The chairwoman of Fáilte Ireland has called for a speedy resolution to the management crisis at Aer Lingus.
Ms Gillian Bowler said that, while she did not want to take away from the contribution certain people had made to the airline, "the truth is that businesses are always larger than individuals". Highlighting the important role of air access to the tourism industry, she said, "there is a lack of leadership at the moment in Aer Lingus and it needs to be addressed quickly".
Ms Bowler was speaking in Dublin yesterday at the recently-formed Business Tourism Forum (BTF), at which calls were made for the retention of business class air access to Ireland.

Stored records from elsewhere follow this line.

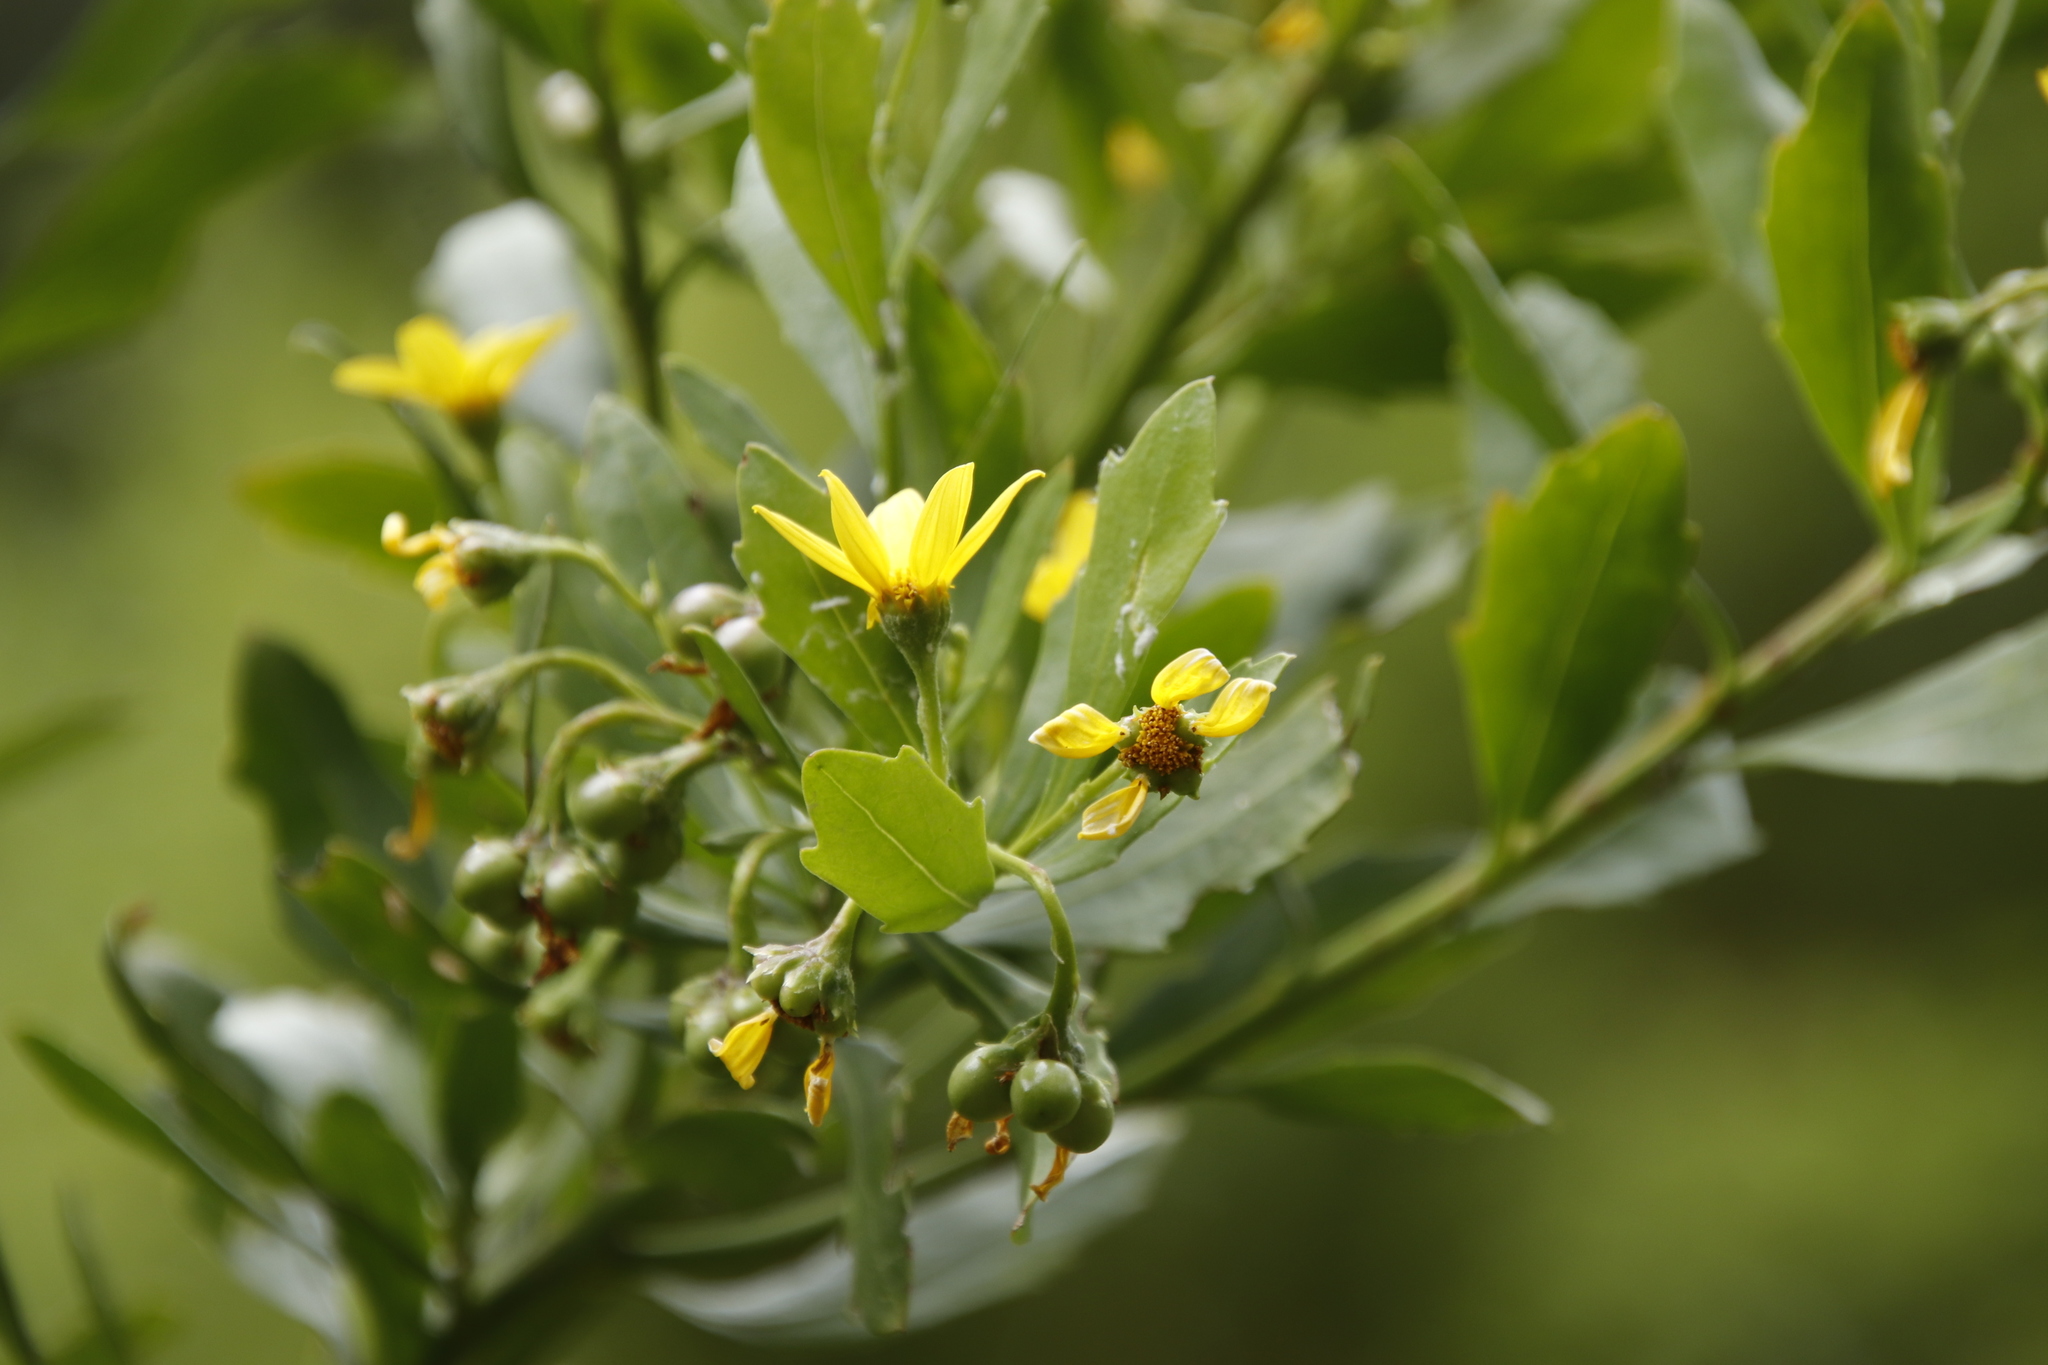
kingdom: Plantae
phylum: Tracheophyta
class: Magnoliopsida
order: Asterales
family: Asteraceae
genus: Osteospermum
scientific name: Osteospermum moniliferum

A number of other issues were said to be holding back the expansion of business tourism, including difficulties in making group bookings through Irish airlines, the absence of a second terminal at Dublin Airport and infrastructural deficits, especially the lack of progress on the construction of a national conference centre. Addressing the 150 delegates, the Minister for Arts, Sport and Tourism, Mr O'Donoghue, said he was committed to ensuring the contract for the national conference centre would be awarded by summer 2005.
Mr Peter Malone, chairman of the BTF, which was set up by Fáilte Ireland last July, said it hoped the centre would be open by June 2008. Mr Malone added that as well as the retention of business class air access, industry representatives were keen to preserve interlining of luggage between airlines.
"Because we are an island destination, many international business people fly to Ireland from larger hub airports. They have no desire to collect and carry luggage through connecting airports."
The Dublin Chamber of Commerce criticised the delay in awarding the national conference centre tender, saying more than €50 million a year was being lost to the economy each year by the absence of such a facility.